“Feministas se opõem a você por tratar mulheres como objetos”, questionou um repórter da “Vanity Fair” em 2010, se dirigindo a Hugh Hefner, fundador da “Playboy”, morto nesta quarta-feira (27).
“Elas são objetos!”, respondeu o empresário. “A ‘Playboy’ lutou pelos direitos das mulheres, inclusive pelo direito aos contraceptivos.”
O diálogo resume o motivo de uma longa e conflituosa relação de Hefner com o movimento feminista, que ele dizia defender.
Em 1963, a jornalista Gloria Steinem trabalhou por duas semanas como coelhinha na Playboy Club em Nova York e denunciou as condições da boate —as garçonetes tinham que passar por um exame vaginal, usar saltos desconfortáveis e roupas tão apertadas que era difícil respirar.
O que motivou Steinem a fazer a denúncia foi uma série de artigos que Hefner vinha publicando mensalmente na “Playboy”, que ele chamava de “proclamação emancipatória da revolução sexual”. A jornalista discordava que esse modelo de “emancipação” fosse positivo para as mulheres.
A resposta à denúncia de Steinem não foi agressiva. Hefner disse que não tinha problema com o artigo dela, publicado na revista “Show”, e o exame íntimo foi abolido.
Nos anos 1970, porém, novas polêmicas vieram. Uma secretária vazou uma correspondência em que ele dizia estar interessado na tendência “irracional e emotiva” das “feministas militantes”.
“Essas mulheres são nossas inimigas naturais. É hora de brigar com elas. Quero um artigo devastador, que destrua [as militantes]”, afirmou, referindo-se a uma manifestação de 300 feministas em frente à Mansão Playboy, que tinha ocorrido na época.
“Elas são intransigentes em sua oposição à sociedade romântica de meninos e meninas que a ‘Playboy’ promove.”
Uma biografia escrita por Steven Watts relata que Hefner exigia que as “coelhinhas” com quem ele se relacionava fossem fiéis, mas ficava irado quando elas insinuavam que ele deveria fazer o mesmo por elas.
NA MANSÃO
A mais famosa oposição aos hábitos controversos da Mansão Playboy veio de Holly Madison, coelhinha da “Playboy” e moradora da Mansão de 2001 a 2008.
Ela diz que, quando se mudou para a casa, descobriu que fazer sexo com Hefner era tratado como obrigação, e que não era incomum drogar ou embebedar as mulheres para facilitar a abertura sexual.

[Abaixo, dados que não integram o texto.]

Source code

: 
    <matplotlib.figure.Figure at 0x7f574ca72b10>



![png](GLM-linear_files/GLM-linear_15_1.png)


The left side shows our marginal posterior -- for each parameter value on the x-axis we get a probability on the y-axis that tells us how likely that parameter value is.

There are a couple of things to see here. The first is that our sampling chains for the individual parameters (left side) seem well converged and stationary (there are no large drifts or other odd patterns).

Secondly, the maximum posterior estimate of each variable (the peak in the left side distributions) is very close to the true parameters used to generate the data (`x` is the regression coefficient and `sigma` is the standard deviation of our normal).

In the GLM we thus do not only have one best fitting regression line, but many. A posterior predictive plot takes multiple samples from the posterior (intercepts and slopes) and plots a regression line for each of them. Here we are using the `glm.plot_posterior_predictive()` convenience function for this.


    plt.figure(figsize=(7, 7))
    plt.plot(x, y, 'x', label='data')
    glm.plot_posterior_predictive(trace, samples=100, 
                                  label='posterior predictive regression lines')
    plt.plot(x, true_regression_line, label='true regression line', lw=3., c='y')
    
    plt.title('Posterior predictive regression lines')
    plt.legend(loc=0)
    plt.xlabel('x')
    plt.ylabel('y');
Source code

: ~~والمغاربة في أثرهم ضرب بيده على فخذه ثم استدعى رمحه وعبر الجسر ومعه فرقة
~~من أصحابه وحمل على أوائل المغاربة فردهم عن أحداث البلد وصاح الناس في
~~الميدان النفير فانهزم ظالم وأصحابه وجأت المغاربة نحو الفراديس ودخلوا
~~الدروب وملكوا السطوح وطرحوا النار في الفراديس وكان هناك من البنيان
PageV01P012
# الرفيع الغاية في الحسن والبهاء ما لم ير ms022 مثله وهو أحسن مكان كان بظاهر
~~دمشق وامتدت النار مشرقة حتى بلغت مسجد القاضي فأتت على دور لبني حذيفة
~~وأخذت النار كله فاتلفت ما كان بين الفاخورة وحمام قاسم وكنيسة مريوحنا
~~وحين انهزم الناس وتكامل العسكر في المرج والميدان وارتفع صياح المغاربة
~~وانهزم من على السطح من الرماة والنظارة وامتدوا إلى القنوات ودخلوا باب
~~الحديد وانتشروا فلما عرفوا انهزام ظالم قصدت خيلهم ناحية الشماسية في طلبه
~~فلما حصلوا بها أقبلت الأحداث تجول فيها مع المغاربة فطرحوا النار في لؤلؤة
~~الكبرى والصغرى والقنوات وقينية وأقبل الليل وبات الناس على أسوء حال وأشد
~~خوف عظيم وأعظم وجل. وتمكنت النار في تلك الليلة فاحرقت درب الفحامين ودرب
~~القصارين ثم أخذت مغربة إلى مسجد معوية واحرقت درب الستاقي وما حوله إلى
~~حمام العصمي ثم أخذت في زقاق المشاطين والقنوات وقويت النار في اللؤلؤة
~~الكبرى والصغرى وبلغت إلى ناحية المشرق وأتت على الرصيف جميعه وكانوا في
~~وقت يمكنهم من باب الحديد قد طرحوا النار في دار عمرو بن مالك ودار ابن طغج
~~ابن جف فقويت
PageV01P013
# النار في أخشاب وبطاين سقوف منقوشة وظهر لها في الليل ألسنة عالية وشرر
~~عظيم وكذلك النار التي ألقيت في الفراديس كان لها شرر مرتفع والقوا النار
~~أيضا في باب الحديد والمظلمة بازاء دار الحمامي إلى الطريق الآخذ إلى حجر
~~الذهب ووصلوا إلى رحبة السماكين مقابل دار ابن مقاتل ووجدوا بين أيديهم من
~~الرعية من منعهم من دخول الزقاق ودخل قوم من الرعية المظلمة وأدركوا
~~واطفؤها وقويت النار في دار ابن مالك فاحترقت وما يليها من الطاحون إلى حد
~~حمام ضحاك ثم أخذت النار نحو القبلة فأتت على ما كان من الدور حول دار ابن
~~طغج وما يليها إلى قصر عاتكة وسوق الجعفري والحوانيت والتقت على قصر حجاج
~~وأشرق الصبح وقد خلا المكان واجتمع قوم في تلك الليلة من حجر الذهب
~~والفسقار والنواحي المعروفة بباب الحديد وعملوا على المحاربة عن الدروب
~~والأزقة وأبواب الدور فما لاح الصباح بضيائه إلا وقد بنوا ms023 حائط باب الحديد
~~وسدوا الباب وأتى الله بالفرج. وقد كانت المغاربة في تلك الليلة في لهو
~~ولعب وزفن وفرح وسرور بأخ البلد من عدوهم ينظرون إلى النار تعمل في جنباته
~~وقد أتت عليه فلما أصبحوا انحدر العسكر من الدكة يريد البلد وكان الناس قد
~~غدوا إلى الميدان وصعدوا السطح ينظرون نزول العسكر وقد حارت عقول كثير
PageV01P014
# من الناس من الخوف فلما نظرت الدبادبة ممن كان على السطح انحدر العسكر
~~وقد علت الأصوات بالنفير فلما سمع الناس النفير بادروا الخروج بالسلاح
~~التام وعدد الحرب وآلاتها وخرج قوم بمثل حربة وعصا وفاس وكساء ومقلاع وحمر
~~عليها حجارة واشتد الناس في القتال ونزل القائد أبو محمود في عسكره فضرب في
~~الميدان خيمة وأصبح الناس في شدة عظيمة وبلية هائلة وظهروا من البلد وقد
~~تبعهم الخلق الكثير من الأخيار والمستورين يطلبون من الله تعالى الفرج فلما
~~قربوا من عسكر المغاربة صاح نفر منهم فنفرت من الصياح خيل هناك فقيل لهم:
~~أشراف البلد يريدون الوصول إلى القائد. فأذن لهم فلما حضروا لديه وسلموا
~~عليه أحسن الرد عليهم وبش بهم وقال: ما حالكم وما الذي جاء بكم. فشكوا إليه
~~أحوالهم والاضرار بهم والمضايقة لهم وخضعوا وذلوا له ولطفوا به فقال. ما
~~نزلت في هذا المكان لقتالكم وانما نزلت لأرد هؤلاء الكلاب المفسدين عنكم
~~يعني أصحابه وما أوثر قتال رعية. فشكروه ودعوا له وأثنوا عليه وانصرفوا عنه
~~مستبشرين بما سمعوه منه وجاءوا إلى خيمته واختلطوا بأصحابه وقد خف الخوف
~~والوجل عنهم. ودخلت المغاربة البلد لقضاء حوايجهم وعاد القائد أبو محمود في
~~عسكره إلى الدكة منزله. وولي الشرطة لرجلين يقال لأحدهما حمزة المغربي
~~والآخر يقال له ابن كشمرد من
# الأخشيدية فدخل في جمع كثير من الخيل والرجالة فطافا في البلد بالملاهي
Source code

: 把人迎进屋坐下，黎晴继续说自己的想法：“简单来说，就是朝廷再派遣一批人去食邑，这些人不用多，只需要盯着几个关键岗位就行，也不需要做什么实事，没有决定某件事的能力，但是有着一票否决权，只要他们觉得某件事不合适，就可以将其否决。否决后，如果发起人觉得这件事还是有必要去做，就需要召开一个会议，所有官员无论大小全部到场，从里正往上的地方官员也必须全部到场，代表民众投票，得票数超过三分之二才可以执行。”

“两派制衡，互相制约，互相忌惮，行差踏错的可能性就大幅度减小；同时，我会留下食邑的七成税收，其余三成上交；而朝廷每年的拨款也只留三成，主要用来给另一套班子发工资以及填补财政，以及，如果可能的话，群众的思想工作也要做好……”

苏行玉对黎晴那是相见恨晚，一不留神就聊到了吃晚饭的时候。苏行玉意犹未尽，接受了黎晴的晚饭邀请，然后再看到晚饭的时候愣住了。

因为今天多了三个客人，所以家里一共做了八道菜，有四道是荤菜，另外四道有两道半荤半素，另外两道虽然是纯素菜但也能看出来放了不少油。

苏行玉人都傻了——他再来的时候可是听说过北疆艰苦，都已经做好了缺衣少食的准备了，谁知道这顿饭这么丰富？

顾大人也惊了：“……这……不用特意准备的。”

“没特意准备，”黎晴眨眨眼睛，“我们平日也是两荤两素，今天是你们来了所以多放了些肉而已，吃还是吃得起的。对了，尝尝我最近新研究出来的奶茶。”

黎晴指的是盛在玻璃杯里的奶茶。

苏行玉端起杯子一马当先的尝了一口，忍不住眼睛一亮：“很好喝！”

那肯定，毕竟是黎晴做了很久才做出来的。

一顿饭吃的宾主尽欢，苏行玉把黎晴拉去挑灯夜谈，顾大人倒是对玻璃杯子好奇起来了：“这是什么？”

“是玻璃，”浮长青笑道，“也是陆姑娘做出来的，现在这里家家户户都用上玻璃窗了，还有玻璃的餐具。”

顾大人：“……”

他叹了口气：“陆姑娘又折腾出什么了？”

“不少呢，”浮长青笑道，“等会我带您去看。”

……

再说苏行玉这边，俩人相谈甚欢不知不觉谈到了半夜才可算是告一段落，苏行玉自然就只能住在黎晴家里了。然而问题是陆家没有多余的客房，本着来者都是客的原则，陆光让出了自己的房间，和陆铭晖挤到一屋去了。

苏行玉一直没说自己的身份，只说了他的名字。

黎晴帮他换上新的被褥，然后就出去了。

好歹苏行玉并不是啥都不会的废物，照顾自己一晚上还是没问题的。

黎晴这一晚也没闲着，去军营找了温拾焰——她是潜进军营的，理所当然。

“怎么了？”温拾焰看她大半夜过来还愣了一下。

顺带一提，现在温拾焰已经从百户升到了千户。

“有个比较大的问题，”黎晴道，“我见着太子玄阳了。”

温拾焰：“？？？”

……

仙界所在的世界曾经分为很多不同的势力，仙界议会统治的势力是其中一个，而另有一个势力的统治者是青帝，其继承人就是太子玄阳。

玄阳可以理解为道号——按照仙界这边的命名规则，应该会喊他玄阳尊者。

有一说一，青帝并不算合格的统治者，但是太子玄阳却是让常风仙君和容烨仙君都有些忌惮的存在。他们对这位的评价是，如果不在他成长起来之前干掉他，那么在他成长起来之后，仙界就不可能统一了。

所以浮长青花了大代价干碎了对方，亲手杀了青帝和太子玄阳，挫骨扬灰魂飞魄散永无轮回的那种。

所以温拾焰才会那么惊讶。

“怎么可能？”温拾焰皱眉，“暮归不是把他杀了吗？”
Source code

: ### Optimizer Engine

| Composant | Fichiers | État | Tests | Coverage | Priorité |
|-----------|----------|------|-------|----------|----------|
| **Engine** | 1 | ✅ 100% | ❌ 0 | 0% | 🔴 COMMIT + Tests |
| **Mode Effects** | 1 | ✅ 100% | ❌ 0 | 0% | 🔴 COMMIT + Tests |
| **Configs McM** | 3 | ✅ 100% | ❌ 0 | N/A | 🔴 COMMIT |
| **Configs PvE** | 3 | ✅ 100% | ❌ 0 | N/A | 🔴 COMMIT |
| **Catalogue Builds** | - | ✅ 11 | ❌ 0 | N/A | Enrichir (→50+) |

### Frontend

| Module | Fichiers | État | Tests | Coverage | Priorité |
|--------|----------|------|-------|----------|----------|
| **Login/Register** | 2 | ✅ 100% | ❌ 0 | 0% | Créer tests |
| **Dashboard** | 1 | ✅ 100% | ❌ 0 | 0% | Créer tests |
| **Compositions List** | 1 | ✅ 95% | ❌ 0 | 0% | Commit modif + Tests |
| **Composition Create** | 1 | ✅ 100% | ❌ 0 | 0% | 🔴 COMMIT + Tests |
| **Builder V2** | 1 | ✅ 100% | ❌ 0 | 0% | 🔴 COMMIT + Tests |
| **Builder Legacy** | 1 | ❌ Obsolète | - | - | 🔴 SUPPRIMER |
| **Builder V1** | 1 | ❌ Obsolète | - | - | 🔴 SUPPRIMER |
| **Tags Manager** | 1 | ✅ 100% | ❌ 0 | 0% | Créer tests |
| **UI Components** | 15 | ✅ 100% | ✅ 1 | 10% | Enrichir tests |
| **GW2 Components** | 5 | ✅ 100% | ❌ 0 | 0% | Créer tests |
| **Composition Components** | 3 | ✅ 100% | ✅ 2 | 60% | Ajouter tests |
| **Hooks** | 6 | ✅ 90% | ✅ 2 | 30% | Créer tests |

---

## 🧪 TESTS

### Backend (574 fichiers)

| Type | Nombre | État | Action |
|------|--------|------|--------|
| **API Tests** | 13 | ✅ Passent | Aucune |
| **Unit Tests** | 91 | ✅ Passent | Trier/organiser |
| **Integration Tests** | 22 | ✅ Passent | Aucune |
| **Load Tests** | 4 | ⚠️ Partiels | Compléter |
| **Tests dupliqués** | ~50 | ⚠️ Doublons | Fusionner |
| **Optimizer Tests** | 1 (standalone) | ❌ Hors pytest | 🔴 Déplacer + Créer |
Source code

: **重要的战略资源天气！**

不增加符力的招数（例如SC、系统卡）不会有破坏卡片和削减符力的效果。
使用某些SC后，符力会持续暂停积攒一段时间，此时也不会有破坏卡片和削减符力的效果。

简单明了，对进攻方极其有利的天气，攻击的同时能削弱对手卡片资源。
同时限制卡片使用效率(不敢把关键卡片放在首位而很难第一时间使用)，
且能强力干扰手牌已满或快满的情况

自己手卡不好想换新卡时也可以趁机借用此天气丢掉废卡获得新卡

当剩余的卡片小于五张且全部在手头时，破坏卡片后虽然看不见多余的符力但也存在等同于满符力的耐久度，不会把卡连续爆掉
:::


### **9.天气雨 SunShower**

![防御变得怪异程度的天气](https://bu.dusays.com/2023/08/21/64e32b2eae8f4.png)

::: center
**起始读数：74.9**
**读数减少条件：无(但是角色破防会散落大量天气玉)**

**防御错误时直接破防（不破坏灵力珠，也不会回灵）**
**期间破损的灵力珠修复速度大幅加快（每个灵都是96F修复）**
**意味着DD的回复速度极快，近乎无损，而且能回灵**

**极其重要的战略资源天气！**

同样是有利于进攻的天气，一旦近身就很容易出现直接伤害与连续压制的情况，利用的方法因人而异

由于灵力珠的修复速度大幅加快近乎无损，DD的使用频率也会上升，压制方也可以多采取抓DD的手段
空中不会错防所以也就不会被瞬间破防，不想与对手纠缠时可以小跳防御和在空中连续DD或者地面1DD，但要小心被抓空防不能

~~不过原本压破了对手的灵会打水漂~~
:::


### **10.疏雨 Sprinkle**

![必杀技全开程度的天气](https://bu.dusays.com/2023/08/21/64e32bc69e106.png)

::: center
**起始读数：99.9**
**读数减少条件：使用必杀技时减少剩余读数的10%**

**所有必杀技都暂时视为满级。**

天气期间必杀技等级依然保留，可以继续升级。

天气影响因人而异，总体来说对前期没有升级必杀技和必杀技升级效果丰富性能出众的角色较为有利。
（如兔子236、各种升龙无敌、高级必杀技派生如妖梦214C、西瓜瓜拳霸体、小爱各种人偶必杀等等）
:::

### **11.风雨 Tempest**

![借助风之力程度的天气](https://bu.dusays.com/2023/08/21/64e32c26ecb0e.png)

“Eu sabia que acontecia algo assim. Não sou idiota. Mas as meninas nunca admitiam isso entre elas, e nunca falávamos sobre esses problemas”, disse em entrevista ao “Buzzfeed” em 2015 —em mais de uma ocasião, Hefner negou a veracidade do relato de Madison.
Madison reconhece que via muitas vantagens em morar lá, e gostava da exposição midiática, mas acabou saindo da casa quando percebeu que Hefner era “verbalmente abusivo”, controlando sua aparência e a criticando.
“Hef gosta de cercar de pessoas que dizem ‘sim’. Ele tem muitos amigos que trata bem. Tem uma cultura de todo mundo o tratar como um cara muito legal, uma veneração à personalidade dele, pela qual eu me encantei por muito tempo”, disse.
A definição que Hefner dava da mulher como uma “coelhinha” também enfureceu feministas por mais de uma geração.
“Uma mulher se parece com uma coelhinha. Ela é feliz, brincalhona. [A coelhinha] nunca é sofisticada, uma mulher que não se pode ter. Ela é jovem, interessante, simples… Como a sua vizinha. Não estamos interessados na mulher misteriosa, difícil, a femme fatale”, dizia Hefner.
“A menina da ‘Playboy’ não está vestida, não tem calcinha. Ela está pelada, bem lavada com sabão e água, e está feliz.”